A while ago I decided that I was tired of spending a ton of money on granola bars that were loaded with ingredients that I didn't want my kids eating.  Sugar was the main deterrent for me, but I've been trying to cut out preservatives and artificial anything, as well.

After trying a few different recipes, I finally found one that I liked with minimal tweaking on ingredients.  I love the versatility of the recipe because I have added different ingredients so it's not always the same, boring granola bar.  The result is delicious!!

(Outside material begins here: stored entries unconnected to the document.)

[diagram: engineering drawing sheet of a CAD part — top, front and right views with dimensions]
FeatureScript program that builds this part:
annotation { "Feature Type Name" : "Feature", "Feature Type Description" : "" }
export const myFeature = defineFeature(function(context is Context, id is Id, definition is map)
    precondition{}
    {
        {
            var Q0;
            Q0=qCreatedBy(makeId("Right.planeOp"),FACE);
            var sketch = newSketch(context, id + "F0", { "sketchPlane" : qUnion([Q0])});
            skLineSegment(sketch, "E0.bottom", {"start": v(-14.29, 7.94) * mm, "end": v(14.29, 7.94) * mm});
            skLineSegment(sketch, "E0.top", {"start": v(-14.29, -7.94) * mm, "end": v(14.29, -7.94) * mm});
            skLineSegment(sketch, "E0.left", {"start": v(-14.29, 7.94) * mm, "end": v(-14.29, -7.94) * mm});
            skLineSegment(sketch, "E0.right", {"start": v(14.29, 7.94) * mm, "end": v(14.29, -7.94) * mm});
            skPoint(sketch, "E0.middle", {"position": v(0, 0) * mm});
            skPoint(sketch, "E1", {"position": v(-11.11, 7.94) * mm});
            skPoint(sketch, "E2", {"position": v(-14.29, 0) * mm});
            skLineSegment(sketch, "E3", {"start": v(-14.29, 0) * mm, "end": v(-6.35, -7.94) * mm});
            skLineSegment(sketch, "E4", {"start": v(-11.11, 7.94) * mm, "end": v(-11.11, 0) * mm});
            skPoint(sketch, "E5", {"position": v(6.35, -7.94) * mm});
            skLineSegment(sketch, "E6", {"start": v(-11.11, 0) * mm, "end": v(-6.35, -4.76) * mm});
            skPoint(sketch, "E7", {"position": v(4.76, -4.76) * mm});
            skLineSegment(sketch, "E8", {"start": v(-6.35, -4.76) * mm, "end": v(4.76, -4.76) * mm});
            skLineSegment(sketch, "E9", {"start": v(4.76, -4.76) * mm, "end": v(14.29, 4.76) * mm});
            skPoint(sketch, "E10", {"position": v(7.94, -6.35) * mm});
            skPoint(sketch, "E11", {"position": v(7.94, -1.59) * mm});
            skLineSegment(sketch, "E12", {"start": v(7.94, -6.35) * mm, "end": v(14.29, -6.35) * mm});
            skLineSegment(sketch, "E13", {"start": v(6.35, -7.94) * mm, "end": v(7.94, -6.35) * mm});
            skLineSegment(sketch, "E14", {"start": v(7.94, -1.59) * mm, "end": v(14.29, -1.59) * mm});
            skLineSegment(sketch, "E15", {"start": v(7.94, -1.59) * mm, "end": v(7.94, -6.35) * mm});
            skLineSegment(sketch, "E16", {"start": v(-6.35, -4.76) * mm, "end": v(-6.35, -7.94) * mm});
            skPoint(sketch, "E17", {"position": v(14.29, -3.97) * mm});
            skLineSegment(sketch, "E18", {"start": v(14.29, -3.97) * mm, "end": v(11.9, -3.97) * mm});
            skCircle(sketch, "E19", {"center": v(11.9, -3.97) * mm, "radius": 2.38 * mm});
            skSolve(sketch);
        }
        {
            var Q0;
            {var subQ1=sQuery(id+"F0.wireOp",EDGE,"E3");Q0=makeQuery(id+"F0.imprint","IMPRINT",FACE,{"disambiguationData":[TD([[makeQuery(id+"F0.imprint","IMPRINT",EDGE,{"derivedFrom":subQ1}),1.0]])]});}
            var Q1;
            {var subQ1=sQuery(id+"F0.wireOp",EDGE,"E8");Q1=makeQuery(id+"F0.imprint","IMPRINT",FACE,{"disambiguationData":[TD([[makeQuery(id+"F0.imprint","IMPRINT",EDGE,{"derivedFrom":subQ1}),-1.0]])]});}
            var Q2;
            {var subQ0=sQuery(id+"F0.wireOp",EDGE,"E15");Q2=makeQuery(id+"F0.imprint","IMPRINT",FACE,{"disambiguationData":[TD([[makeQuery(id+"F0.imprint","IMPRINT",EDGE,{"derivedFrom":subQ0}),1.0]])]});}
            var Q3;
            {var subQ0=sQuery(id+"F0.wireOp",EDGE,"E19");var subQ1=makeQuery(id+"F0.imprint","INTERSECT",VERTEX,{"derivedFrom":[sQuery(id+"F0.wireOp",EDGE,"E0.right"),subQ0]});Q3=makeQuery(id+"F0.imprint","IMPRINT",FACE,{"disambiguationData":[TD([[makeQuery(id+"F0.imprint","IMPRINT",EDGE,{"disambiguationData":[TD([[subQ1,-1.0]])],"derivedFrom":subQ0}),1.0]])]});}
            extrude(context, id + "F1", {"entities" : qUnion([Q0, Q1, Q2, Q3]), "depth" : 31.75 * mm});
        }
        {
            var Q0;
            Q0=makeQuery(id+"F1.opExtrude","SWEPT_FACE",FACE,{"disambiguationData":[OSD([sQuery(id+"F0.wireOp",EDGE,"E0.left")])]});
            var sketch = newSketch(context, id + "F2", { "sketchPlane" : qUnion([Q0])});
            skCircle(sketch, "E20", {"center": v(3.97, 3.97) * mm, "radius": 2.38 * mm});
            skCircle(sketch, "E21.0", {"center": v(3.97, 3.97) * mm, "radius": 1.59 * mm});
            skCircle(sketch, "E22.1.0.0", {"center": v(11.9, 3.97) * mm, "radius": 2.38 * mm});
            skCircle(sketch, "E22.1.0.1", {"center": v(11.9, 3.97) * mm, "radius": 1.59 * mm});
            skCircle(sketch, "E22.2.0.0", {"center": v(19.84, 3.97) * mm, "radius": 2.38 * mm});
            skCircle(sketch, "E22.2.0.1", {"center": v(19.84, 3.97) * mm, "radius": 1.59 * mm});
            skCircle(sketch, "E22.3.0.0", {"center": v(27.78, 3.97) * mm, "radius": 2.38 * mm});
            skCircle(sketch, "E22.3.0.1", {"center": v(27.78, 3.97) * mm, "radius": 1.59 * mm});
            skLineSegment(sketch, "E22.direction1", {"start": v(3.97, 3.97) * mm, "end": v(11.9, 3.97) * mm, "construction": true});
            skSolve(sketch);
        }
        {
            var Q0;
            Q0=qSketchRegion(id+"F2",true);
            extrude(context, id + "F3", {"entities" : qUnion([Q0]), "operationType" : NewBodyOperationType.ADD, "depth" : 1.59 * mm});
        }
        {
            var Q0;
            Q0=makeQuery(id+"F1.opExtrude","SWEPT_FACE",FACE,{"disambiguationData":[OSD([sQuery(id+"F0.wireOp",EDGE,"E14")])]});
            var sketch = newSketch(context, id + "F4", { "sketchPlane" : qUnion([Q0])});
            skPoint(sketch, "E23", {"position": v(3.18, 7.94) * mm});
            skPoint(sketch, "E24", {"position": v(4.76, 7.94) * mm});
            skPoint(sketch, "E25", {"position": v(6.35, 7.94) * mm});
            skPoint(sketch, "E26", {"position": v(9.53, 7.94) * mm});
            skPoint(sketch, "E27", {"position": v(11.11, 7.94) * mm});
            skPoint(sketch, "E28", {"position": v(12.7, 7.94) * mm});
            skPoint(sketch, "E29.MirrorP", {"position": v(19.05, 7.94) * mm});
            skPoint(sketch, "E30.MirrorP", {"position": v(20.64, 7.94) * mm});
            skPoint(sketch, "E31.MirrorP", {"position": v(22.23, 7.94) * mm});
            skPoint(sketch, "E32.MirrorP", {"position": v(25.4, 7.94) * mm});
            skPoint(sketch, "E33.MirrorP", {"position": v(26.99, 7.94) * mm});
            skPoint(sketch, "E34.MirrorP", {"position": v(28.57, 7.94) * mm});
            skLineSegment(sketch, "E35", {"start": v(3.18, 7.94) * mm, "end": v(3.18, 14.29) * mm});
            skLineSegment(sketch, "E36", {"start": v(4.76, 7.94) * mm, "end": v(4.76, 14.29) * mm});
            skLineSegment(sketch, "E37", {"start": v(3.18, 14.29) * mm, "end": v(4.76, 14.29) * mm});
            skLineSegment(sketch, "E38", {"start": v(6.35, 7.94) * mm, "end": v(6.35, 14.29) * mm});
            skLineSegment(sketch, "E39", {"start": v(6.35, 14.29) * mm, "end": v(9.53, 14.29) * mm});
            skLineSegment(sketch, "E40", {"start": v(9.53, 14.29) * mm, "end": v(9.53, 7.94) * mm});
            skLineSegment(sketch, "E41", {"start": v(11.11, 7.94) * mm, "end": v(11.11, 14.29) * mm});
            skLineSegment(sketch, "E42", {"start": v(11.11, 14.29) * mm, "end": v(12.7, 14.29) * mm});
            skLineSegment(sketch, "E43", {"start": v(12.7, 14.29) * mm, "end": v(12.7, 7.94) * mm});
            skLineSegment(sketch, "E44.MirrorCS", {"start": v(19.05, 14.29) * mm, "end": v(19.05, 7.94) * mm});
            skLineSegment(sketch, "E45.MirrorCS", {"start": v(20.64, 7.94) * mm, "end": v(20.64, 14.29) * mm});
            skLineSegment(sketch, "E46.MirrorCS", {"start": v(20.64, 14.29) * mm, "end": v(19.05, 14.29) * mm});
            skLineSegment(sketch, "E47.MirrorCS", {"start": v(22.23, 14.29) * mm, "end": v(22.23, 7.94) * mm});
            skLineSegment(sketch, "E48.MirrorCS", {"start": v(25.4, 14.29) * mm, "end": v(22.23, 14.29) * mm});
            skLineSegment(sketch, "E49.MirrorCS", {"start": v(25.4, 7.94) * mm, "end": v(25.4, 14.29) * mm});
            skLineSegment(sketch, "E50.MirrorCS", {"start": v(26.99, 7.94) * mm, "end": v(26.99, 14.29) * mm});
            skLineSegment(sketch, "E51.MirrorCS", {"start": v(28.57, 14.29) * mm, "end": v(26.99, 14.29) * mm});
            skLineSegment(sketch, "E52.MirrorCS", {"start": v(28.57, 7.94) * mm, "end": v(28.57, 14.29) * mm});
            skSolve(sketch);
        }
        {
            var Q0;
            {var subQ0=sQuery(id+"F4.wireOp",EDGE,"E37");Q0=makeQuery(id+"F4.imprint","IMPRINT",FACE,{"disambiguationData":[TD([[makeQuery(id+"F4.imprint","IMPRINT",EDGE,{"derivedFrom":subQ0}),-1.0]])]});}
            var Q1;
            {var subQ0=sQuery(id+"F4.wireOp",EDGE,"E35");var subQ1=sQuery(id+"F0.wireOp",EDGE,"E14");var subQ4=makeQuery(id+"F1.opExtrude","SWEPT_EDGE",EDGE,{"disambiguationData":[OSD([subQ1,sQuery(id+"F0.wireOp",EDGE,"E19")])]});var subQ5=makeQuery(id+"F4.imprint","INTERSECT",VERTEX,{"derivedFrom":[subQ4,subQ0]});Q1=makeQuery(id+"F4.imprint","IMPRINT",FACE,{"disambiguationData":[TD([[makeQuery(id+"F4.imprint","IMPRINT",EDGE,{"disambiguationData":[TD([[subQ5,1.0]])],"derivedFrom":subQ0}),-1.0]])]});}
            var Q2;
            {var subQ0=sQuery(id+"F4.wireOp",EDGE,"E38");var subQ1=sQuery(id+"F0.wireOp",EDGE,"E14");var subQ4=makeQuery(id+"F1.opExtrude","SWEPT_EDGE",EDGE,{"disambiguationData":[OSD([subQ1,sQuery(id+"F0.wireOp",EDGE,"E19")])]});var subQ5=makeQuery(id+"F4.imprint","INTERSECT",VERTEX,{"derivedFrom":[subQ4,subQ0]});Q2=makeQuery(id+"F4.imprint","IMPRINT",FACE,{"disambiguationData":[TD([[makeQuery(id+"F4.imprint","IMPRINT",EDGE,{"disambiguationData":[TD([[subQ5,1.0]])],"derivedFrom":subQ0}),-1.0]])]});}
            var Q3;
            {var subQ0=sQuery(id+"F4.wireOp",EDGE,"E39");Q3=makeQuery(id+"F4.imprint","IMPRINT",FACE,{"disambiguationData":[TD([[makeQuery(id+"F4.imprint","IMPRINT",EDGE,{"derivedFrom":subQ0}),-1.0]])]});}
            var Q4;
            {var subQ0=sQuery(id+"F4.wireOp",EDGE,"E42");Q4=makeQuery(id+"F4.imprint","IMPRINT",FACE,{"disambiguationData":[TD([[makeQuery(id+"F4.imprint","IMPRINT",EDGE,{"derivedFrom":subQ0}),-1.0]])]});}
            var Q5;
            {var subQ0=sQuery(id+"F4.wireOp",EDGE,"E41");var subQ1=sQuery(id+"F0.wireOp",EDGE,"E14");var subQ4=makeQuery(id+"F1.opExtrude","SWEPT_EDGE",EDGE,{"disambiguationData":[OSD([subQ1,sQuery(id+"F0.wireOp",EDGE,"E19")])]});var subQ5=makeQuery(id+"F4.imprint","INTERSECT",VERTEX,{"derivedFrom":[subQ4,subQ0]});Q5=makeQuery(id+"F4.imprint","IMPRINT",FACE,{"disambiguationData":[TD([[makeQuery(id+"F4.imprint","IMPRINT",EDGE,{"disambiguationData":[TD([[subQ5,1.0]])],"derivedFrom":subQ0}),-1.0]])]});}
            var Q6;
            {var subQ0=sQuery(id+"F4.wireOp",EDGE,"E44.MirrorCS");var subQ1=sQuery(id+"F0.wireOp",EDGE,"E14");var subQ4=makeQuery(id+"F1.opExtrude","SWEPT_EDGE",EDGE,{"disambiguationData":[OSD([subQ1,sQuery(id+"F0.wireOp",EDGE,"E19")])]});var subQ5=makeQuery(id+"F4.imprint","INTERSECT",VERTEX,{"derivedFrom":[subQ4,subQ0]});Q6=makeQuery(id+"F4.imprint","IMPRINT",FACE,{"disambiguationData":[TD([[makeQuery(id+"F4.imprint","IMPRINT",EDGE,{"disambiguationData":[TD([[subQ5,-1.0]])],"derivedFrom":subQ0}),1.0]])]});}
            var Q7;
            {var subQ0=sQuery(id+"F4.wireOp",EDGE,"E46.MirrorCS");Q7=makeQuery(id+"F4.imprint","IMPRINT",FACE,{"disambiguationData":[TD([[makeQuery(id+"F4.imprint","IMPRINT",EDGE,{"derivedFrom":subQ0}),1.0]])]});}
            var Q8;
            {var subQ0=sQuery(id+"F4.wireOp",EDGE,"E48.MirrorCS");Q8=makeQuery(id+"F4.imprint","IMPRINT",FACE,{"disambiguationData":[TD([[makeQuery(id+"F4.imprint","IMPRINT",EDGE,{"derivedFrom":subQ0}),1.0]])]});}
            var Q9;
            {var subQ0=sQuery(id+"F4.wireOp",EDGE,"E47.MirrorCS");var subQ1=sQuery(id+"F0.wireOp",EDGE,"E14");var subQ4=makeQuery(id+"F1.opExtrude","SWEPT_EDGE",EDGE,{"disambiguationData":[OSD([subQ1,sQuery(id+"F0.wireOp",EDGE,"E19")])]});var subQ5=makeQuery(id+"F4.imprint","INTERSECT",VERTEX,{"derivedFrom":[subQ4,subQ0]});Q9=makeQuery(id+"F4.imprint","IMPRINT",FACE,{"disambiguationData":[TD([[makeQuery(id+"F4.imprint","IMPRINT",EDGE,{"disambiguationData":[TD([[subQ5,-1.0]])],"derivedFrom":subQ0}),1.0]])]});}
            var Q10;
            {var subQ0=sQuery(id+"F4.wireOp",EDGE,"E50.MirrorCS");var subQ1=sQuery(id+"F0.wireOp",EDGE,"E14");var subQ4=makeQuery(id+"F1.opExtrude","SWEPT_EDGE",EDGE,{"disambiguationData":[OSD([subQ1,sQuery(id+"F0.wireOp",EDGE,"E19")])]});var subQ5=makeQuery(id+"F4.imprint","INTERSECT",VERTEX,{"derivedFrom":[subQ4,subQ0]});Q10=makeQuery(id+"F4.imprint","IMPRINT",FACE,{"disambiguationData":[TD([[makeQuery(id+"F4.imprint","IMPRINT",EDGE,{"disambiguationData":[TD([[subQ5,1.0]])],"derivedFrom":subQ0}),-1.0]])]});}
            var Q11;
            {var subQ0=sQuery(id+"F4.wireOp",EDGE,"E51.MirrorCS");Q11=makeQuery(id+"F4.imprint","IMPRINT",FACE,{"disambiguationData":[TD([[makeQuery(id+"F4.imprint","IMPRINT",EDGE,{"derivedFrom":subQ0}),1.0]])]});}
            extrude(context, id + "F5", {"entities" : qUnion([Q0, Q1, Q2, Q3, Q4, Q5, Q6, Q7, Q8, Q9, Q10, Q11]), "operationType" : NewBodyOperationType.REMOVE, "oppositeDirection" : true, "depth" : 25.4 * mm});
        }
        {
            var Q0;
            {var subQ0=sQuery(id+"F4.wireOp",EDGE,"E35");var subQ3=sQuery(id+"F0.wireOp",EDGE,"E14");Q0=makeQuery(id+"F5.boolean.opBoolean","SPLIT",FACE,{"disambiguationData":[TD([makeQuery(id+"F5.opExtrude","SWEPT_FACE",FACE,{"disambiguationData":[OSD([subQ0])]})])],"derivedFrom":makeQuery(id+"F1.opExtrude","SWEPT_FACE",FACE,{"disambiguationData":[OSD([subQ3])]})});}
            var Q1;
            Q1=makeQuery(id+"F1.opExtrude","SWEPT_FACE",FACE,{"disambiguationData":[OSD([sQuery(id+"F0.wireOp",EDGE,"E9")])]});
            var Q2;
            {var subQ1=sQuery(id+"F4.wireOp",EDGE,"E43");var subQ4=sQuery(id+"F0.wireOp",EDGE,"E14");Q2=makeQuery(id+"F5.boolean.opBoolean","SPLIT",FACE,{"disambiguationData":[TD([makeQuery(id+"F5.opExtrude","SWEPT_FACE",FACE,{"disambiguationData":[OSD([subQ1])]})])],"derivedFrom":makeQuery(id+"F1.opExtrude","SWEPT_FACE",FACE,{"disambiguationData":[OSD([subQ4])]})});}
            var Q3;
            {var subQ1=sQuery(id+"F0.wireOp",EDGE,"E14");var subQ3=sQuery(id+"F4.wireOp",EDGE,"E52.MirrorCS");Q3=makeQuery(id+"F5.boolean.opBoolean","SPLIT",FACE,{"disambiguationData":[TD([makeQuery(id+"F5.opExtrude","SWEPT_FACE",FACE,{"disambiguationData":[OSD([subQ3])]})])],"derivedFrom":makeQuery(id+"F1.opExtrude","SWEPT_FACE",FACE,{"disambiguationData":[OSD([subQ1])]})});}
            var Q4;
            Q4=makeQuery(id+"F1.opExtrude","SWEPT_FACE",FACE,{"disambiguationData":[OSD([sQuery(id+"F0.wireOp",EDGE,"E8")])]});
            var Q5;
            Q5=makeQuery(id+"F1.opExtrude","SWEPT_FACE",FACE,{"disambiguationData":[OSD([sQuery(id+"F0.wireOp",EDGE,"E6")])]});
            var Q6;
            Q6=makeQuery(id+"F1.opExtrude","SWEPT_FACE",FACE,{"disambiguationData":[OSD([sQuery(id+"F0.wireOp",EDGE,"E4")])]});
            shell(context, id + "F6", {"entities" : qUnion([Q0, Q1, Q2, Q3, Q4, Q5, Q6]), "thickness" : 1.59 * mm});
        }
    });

Some variations we have tried and loved include:

1/2 C crunchy peanut butter (this makes a denser granola bar)
1/2 C Chocolate chip/peanut butter chip mix
1/2 C shredded coconut
1/2 C raisins

You can view the original recipe here: (Note - I omit the sliced almonds and use quick oats.  If you don't have wheat germ on-hand, you can substitute an additional 1/2 C of quick oats - or use the suggestion at the bottom of the recipe to grind 1/2 C of quick oats.)

Ingredients
2 cups rolled oats
½ cup wheat germ
1 cup sliced almonds
½ cup of semi- or bitter-sweet chips or chunks (about 3 ounces)
½ cup dried cranberries or cherries
1 can (14 ounces) sweetened condensed milk

Adjust oven rack to lower-middle position and preheat oven to 325 degrees. Grease a 9-square-inch baking pan with vegetable cooking spray. For bars’ easy removal, line pan bottom up the two sides with a 9- by 18-inch strip of heavy-duty foil. Grease foil with vegetable cooking spray.

Mix all ingredients in a medium bowl. Turn into prepared pan and pat down until firmly packed. Bake until golden brown about 30 minutes. Cool to room temperature and put pan in freezer.

When firm, use foil handles to remove bars from pan. Remove foil and use a long, sharp knife to cut bar into 16 1- by 4-inch bars. Can be stored in an airtight container up to 1 week or frozen.